### Extracted records
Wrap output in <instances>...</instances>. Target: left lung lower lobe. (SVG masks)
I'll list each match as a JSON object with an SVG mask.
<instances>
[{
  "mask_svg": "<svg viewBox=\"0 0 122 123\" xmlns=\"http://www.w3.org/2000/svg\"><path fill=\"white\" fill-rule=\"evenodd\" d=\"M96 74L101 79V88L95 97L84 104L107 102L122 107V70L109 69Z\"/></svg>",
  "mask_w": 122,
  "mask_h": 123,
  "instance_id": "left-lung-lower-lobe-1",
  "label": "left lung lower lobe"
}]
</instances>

### Exercise directions
Return every line of the items above verbatim, with no changes.

### Reply
Wrap output in <instances>...</instances>. Target: left lung lower lobe. (SVG masks)
I'll list each match as a JSON object with an SVG mask.
<instances>
[{
  "mask_svg": "<svg viewBox=\"0 0 122 123\" xmlns=\"http://www.w3.org/2000/svg\"><path fill=\"white\" fill-rule=\"evenodd\" d=\"M96 74L101 79V88L95 97L84 104L107 102L122 107V70L109 69Z\"/></svg>",
  "mask_w": 122,
  "mask_h": 123,
  "instance_id": "left-lung-lower-lobe-1",
  "label": "left lung lower lobe"
}]
</instances>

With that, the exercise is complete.